Susumu Yokota

Sakura

Bandcamp

Without doubt the most loved and lauded entry in Susumu Yokota’s catalogue, Sakura was originally released in Japan on the Skintone label in 1999, and then on The Leaf Label for European distribution in 2000, by which time it was already becoming a huge success, going on to sell thousands of copies through word of mouth alone.

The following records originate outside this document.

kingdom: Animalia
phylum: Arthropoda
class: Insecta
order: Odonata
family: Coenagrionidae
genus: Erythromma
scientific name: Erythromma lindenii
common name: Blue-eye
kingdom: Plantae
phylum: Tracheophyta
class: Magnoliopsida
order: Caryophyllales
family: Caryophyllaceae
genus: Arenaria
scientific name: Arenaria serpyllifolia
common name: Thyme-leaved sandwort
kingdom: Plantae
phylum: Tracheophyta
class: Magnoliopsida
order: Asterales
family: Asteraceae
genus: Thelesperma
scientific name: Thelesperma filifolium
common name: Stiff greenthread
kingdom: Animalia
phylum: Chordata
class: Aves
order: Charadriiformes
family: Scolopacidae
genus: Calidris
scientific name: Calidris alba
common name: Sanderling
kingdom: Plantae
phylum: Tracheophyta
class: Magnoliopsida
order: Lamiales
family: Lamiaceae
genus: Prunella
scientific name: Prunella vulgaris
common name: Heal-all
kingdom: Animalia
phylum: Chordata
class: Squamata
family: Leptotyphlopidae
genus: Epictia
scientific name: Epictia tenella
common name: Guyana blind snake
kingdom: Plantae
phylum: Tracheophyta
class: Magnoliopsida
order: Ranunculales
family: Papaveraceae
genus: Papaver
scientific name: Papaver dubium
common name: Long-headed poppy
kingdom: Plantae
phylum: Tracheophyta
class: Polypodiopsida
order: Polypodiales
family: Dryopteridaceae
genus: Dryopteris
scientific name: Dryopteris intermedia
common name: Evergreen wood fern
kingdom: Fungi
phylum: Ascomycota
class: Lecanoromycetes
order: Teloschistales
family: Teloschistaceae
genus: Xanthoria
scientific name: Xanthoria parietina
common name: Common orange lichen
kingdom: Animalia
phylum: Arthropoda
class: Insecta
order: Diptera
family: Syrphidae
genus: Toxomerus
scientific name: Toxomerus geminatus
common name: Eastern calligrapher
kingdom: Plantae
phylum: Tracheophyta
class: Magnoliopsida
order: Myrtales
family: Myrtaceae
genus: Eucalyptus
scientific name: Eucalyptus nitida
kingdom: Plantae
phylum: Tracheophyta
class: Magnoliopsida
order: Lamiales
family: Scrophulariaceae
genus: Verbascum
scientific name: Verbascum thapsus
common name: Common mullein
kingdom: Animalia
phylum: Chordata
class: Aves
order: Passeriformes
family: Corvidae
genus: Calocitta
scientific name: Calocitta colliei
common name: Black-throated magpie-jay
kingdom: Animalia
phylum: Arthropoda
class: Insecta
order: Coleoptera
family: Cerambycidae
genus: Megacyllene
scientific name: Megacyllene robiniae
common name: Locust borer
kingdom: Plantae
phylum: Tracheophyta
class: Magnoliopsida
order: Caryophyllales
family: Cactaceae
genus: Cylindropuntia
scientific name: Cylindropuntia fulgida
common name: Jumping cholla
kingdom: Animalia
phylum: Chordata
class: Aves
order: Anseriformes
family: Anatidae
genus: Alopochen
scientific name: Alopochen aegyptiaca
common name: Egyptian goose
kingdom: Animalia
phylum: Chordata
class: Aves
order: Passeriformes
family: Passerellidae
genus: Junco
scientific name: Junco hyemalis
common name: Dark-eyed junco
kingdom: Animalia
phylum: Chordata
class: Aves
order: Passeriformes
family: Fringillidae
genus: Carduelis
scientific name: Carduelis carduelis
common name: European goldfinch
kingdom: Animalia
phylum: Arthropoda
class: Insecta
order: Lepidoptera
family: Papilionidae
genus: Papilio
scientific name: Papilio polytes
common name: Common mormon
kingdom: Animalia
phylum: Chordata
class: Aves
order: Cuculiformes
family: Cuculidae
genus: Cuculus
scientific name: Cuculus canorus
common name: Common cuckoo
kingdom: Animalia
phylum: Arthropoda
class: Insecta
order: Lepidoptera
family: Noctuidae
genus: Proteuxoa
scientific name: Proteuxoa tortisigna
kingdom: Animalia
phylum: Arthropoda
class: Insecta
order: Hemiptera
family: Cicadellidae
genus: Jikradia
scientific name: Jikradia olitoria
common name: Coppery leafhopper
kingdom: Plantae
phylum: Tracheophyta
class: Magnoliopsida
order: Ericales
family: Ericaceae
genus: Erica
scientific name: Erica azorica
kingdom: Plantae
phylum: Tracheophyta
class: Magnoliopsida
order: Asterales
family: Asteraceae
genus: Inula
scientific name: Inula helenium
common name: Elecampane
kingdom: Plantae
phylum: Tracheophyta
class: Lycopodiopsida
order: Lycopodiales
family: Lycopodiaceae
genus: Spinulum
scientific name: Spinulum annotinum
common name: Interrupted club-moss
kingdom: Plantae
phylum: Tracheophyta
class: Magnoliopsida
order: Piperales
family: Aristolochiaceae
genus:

Sakura was the first fully realised statement of intent for Yokota’s recently christened Skintone label, a forum for sounds inspired by the loose, improvisatory atmosphere at his club nights of the same name in Tokyo’s Club LUST. Sandwiched between two propulsive techno and house outings on Sublime Records, Sakura follows on from Image 1983-1998 and Magic Thread, carving out a crystalline channel of blissful ambience flowing alongside Yokota’s more club-centric output. In a 2002 interview with Bim Ricketson, Yokota said that “It feels natural for me to do both dance and ambient, it’s a balance that exists within me.” and it is this flexibility and functional non-duality which gives Sakura much of it’s ephemeral intrigue and beauty. 

 

Over the course of its 12 tracks, Sakura unravels like cascades of petals falling from the eponymous cherry blossom trees. In the opener ‘Saku’, a blinkered guitar and e-piano motif stutters in endless cycles, fading in and out either end of the track as if mimicking the relentless reset of the seasons. ‘Tobiume’ revolves around surging currents of warm clav and glacial house pianos, ricocheting out over the rolling loop beds. ‘Uchu Tanjyo’ steps out into more humid, crepuscular terrain with its clattering hand percussion, snatches of ebullient spoken phrases and distant, breathy flutes landing us firmly in a similar microclimate to Jon Hassell’s fourth world heat-haze. ‘Hagoromo’ brings us back to the swaying reveries of the first two tracks, with undulating, contrapuntal harp figures eventually elapsing into Riley-esque rhodes canons, before standout track ‘Genshi’ juxtaposes Yokota’s familiar humming e-piano coils with a plosive 909 kick and oneiric bells, channelling his washier, more dub techno-adjacent efforts, as well as Tangerine Dream’s pointillist synth meditations and Steve Reich’s proto-rik minimalism.